Service and Endpoints for the node exporters are not correctly configured #826

SSvilen · 2021-11-23T14:08:13Z

The windows node exporter is installed on all windows worker nodes, but the required Service and Endpoint resources are no created at all.
There is a service object created, but it's from type ClusterIP, which in this case won't work.
The Service should be of type 'ExternalName' and the Endpoints should be updated by the operator on every node join/deletion operation.
For instance:

apiVersion: v1
kind: Service
metadata:
 labels:
   name: windows-exporter
 name: windows-exporter
 namespace: openshift-windows-machine-config-operator
spec:
 type: ExternalName
 ports:
   - name: metrics
     port: 9182
     protocol: TCP
     targetPort: 9182
 externalName: nodexporter
---
apiVersion: v1
kind: Endpoints
metadata:
 labels:
   name: windows-exporter
 name: windows-exporter
 namespace: openshift-windows-machine-config-operator
subsets:
 - addresses:
     - ip: 1.1.1.1
       targetRef:
         kind: Node
         name: winmach-q84jj
         uid: ab8028e7-a0ed-4f83-89e5-b577be2231ed
     - ip: 1.1.1.1
       targetRef:
         kind: Node
         name: winmach-t5vgm
         uid: 1b710328-88d5-4142-a78f-dd414705cc19
   ports:
     - name: metrics
       port: 9182
       protocol: TCP

mansikulkarni96 · 2021-11-23T15:17:38Z

@SSvilen thanks for the provided information.

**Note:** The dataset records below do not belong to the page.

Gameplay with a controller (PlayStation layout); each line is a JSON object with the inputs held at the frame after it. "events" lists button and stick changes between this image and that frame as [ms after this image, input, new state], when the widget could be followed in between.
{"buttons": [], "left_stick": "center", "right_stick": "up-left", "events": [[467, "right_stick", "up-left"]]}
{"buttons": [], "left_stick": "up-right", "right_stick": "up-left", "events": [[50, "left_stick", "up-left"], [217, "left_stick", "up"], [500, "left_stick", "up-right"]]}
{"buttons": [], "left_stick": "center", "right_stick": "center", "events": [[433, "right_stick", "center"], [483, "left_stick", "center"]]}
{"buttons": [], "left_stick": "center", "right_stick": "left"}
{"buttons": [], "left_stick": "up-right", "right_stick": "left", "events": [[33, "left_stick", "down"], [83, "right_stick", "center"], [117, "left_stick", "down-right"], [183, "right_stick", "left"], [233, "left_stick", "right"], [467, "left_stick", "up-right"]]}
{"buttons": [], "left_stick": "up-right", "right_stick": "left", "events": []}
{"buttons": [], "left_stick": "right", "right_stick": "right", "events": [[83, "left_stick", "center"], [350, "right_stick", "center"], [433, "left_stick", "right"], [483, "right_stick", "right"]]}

As you can see in the manifests/windows-exporter_v1_service.yaml, the type is not set to ClusterIP.
The required service and endpoint names should be both windows-exporter as that name is used to get the resources in the operator code.
I suspect monitoring is not enabled in the operator namespace. Please ensure label openshift.io/cluster-monitoring=true is present in the openshift-windows-machine-config-operator namespace which is required for monitoring resources to be created by WMCO in that namespace.
If it is not enabled you can see a log like: install the prometheus-operator to enable Prometheus configuration in the WMCO logs.
Community Operators have a checkbox to enable monitoring in the operator namespace, if you are building from source you can use oc label ns openshift-windows-machine-config-operator openshift.io/cluster-monitoring=true --overwrite to set the label.
Let us know if that resolves the issue!

SSvilen · 2021-11-23T15:36:26Z

@mansikulkarni96,

The monitoring for the namespace is enabled. The problem is that the node exporter is installed on the windows worker nodes and it's not running as a pod, like it is for the linux based os. So prometheus operator can not properly discover the endpoint for that servicemonitor.
So I had to recreate the service and manually create the endpoint object, which in turn points to the windows nodes.
Or am I overthinking this?

mansikulkarni96 · 2021-11-23T15:53:15Z

@SSvilen Thanks for confirming that.
The behaviour you see is the expected behaviour, windows-exporter runs as a Windows service on the Windows nodes which is different from it's linux counterpart due to support reasons.
Prometheus operator should be able to discover the endpoint, you can take a look at the service_monitor.yaml, you can see how the re-labellings are applied to make the endpoint discoverable.
What you are expecting is exactly what the operator does, it updates the endpoint objects on every node join/deletion operation, more details in metrics.go if you are interested in the code base.
If you could provide Windows Machine Config Operator logs and details about the exact operator version, OCP version and the steps followed to reach this point, I should be able to help you out further.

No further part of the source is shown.